Fragment do przeczytania:
W tym wypadku nie wynika aby powodowie zostali w sposób wyczerpujący i zrozumiały poinformowani o skutkach, jakie wiążą się z zastosowaniem mechanizmu indeksacji. Nie zobrazowano im skutków wzrostu kursu waluty przy uwzględnieniu parametrów umowy, jak również nie przedstawiono historycznych wahań kursów waluty w okresie adekwatnym do określonego w umowie terminu spłaty kredytu. Przeciwnie zapewniono, że kurs franka szwajcarskiego jest stabilny, sugerując tym samym, że tendencja ta utrzyma się przez okres obowiązywania umowy. Pozwany nie wykazał aby udzielane informacje spełniały kryteria wynikające z orzecznictwa Trybunału Sprawiedliwości UE, gdyż nie chodzi o ogólną wiedzę, że kursy walut zmieniają się, ale o uwidocznienie, w oparciu o jednoznaczne i zrozumiałe kryteria, wypływających z umowy konsekwencji ekonomicznych, w tym przyjęcia przez kredytobiorcę ryzyka kursowego, które z ekonomicznego punktu widzenia może okazać się dla niego trudne do udźwignięcia.

Z tych względów za sprzeczne z istotą stosunków umownych, a tym samym niepodlegające prawnej ochronie, zdaniem sądu pierwszej instancji należało uznać zapisy umowy, w której strona ekonomicznie silniejsza (kredytodawca), byłby upoważniony do jednostronnego określenia kursu waluty jako właściwego dla oznaczenia kwot rat obciążających kredytobiorcę. Zamieszczenie w umowie takiej klauzuli nie może zostać uznane za działanie pozostające w granicach swobody umów z art. 353 1 k.c., lecz za rażące jej przekroczenie, a zatem umowa zawierająca tego rodzaju klauzule powinna zostać uznana za nieważną z powodu jej sprzeczności z normą zawartą w powołanym przepisie ze skutkiem ex tunc. Przy ocenie ważności takiej umowy nie ma znaczenia to, w jaki sposób strona umowy (w niniejszej sprawie bank), korzysta z tego rodzaju klauzuli, zwykle zresztą reagując na konkretne uwarunkowania rynkowe oraz konkurencyjne. W prawnym znaczeniu nie może bowiem w ogóle dojść do wykonania nieważnej umowy, nawet jeżeli żadna ze stron nie powoływałaby się na jej wadę prawną tego rodzaju. Bez znaczenia pozostaje także wypełnienie przez strony konkretnych obowiązków zapisanych w umowie, która nie prowadzi jednak do ich powstania.

Zadanie A:
Podaj tylko liczbę wierszy rekordów, w których występuje ciąg „visible”. Wielkość liter ma znaczenie.
Rekordy nie mają żadnego związku z tekstem.

Rekordy danych:
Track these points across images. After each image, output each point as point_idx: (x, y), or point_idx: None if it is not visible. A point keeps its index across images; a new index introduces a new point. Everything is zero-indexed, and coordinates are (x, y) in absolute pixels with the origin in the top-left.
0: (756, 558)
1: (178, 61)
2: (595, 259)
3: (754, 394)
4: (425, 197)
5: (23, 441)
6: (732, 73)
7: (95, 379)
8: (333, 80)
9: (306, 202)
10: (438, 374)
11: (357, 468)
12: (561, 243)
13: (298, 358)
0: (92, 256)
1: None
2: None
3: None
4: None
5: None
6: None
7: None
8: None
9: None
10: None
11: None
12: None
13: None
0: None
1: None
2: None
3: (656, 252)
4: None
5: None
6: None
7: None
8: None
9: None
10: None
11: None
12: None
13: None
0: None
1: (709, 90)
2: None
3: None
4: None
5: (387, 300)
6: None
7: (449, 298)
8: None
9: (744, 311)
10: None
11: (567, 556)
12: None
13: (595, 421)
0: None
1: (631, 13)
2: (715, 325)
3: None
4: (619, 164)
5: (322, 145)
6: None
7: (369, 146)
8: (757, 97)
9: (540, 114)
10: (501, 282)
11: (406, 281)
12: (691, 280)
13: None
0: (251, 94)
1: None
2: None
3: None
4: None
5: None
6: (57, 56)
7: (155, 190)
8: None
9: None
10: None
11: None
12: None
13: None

Zadanie B:
Kontynuuj tekst o nieważności umowy kredytu indeksowanego do franka szwajcarskiego od miejsca, w którym się kończy.

Odpowiedź A:
1

Odpowiedź B:
W konsekwencji zapisy przedmiotowej umowy odnoszące się do waloryzacji kredytu udzielonego powodom nie pozwalały na uznanie jej ważności. Kwota kredytu określona została w walucie na 58 540 CHF, jednak nigdy nie została wypłacona powodom, którzy po potrąceniu prowizji otrzymali jedynie kwotę wyrażoną w złotych polskich (łącznie w dwóch transzach - 145 844,32 zł) i nawet nie mogli wnioskować o wypłatę kwoty wskazanej w umowie. Zapis umowy (§ 5 ust. 3 pkt 1 umowy), który pozwalał na wypłatę kredytu w walucie wymienialnej w przypadku finansowania zobowiązań za granicą, był postanowieniem iluzorycznym, ponieważ w umowie wskazano cel dla którego kredyt został udzielony tj. na remont i wyposażenie domu jednorodzinnego położonego na nieruchomości zlokalizowanej w J.. Tym samym powodowie mogli przeznaczyć środki z kredytu jedynie na wskazany wyżej cel, a skoro tak, mogli domagać się jedynie wypłaty kredytu w PLN.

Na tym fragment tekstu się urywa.